I am often saddened by the thought that we have a famine of God’s word yet we live in an age when we have more access to it than ever before. We can read it in books, on our phones, kindles, ipads, computers, online, and if we can’t read it we can listen it to on a free App! But many Christians are seriously malnourished. We know that the un-churched have lost the cultural knowledge of the bible but many churched folk have lost it too. What riches they are missing!
Steve Chalke has recently called for a worldwide dialogue about how we should understand the bible and apply it to the new challenges that face each generation. I suggest one of our first challenges is to encourage each generation to read it. But he raises an important point that those who do engage with the bible struggle to put it together:
Many Christians – let alone anyone else – sometimes wonder if it might be best to consign large chunks of it to a filing cabinet labelled ‘no longer relevant. [1]
If you trace Steve Chalke’s journey it is evident that this statement describes his own experience. The bible does contain things that leave us feeling uncomfortable, it contains ideas that do not fit with our perception of the world, it contains things that we would rather not read: it is by its nature God’s word not man’s word. It was written through men but it is divinely inspired and fully trustworthy; it contains huge variations in style, literary form and language; it was written in ancient languages we need to translate in short as Dan Strange recently said “the bible is messy in a good way”[2]. That the bible disturbs us is no surprise – it is a two edged sword that cuts us to the core. But when God’s word cuts we must not change the word to make it blunt or only read our favourite bits in isolation– no we are called to repent and believe!
In the past the Reformation leaders fought to establish the authority of the word over the authority of the church. In the 20th Century evangelicals stood up for the credibility of the word against modernist liberals who denied the miraculous and the possibility of its truth. In the latter part of the 20th Century there was a need to stand up for the sufficiency of the word against those who believed the Spirit brought fresh revelations that were separate from the word. But today the battle is over hermeneutics- how we understand it. Steve Chalke is not alone in denying the nature of the bible. The battles we face today have arisen from postmodernist thinking and many have absorbed a wrong view of interpretation by osmosis. The current debates over the role of women in the church, gay marriage and Rob Bell’s views on hell are not coming from those who say they deny scripture, but from those who say that they interpret it differently.

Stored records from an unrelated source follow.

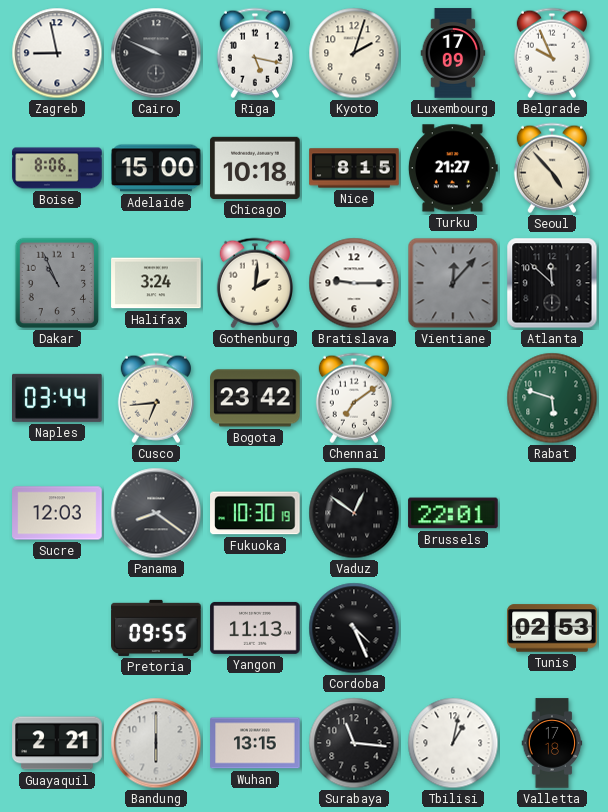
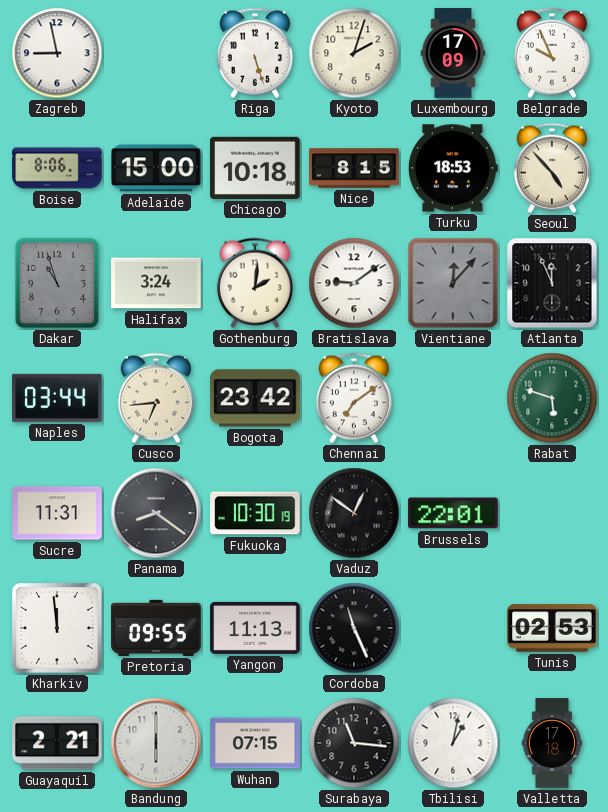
Cairo: 9:49 -> none
Riga: 5:17 -> 5:27
Turku: 21:27 -> 18:53
Dakar: 10:56 -> 10:57
Bratislava: 9:15 -> 9:09
Atlanta: 11:52 -> 11:56
Sucre: 12:03 -> 11:31
Kharkiv: none -> 11:59
Cordoba: 4:26 -> 11:26
Wuhan: 13:15 -> 07:15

Many Christians who don’t read the bible fail to read it because they hit large chunks that they don’t understand. Others who do read it stick with the small bits that they do understand and avoid large swathes. Still others have been persuaded that the bible is a fallible human document which contains ideas that we have grown out of and if you hold to that doctrine of scripture there is little point spending hours searching its pages: that might as well be left to a few specialists.
There is a right way to read the bible! But are people in our churches being taught this? Steve Chalke wants to debate how we interpret scripture; I want to encourage us to teach people to read and interpret scripture. Lets give them the tools they need to really read God’s word, to discover its riches and beauty. Small group bible studies or one to ones are an excellent way of helping one another to correctly handle the word of truth against those who affirm it but read it with a postmodern mind-set. When we lead bible studies we are helping others to read the text so as to understand the passage, modelling the questions we should ask of a text and submitting to its authority.
The bible is God’s word and can stand up to our most rigorous scrutiny. The more we read the bible as a whole, not missing anything out the more we see how it fits together. We must help each other do this. We need to make sure that the next generation knows how to read the bible and why. And the best way to do this is to unleash the word and not a debate.